### JOB
Reproduce verbatim every line of text in all the records below, leaving out the pictures.
───
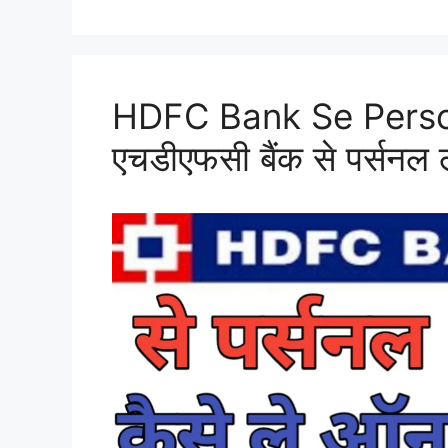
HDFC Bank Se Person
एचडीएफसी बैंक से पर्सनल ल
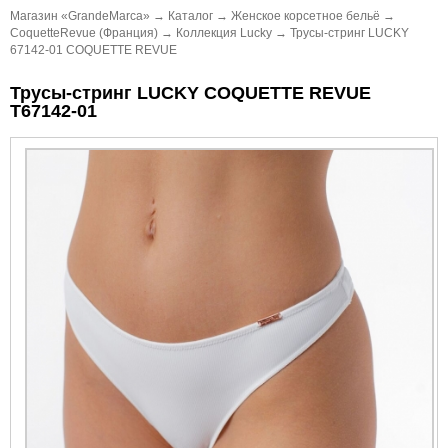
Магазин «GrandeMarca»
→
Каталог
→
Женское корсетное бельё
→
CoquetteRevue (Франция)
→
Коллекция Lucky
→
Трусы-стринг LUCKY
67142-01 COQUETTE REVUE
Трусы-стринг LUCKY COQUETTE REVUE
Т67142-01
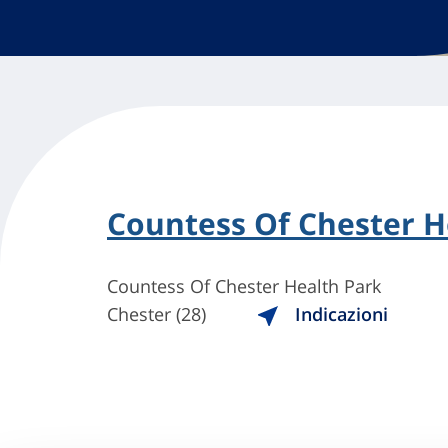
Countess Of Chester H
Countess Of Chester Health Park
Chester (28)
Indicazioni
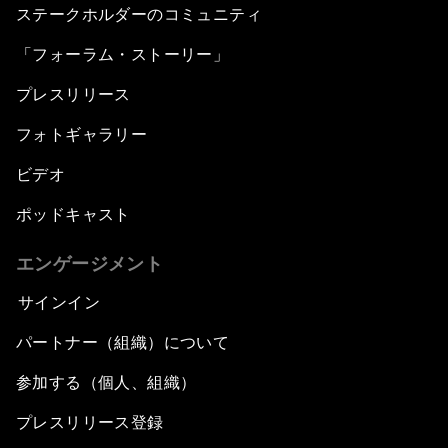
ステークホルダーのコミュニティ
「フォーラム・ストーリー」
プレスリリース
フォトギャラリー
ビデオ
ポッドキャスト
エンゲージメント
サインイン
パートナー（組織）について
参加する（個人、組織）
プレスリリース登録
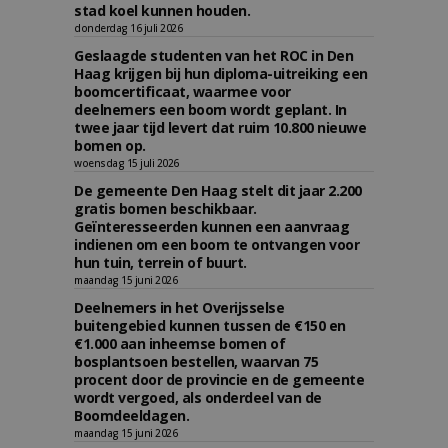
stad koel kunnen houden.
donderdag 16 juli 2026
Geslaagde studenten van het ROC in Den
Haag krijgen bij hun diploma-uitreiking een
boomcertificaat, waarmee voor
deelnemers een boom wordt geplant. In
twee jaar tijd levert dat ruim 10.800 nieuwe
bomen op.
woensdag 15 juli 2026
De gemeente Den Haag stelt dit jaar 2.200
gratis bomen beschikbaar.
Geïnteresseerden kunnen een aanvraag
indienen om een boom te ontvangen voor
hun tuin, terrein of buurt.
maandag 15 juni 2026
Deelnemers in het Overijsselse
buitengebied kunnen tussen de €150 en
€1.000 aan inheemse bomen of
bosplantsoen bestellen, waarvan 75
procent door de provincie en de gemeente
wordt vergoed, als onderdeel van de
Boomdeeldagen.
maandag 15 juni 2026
───
### RESULT
HDFC Bank Se Person
एचडीएफसी बैंक से पर्सनल ल
Магазин «GrandeMarca»
→
Каталог
→
Женское корсетное бельё
→
CoquetteRevue (Франция)
→
Коллекция Lucky
→
Трусы-стринг LUCKY
67142-01 COQUETTE REVUE
Трусы-стринг LUCKY COQUETTE REVUE
Т67142-01
Countess Of Chester H
Countess Of Chester Health Park
Chester (28)
Indicazioni
ステークホルダーのコミュニティ
「フォーラム・ストーリー」
プレスリリース
フォトギャラリー
ビデオ
ポッドキャスト
エンゲージメント
サインイン
パートナー（組織）について
参加する（個人、組織）
プレスリリース登録
stad koel kunnen houden.
donderdag 16 juli 2026
Geslaagde studenten van het ROC in Den
Haag krijgen bij hun diploma-uitreiking een
boomcertificaat, waarmee voor
deelnemers een boom wordt geplant. In
twee jaar tijd levert dat ruim 10.800 nieuwe
bomen op.
woensdag 15 juli 2026
De gemeente Den Haag stelt dit jaar 2.200
gratis bomen beschikbaar.
Geïnteresseerden kunnen een aanvraag
indienen om een boom te ontvangen voor
hun tuin, terrein of buurt.
maandag 15 juni 2026
Deelnemers in het Overijsselse
buitengebied kunnen tussen de €150 en
€1.000 aan inheemse bomen of
bosplantsoen bestellen, waarvan 75
procent door de provincie en de gemeente
wordt vergoed, als onderdeel van de
Boomdeeldagen.
maandag 15 juni 2026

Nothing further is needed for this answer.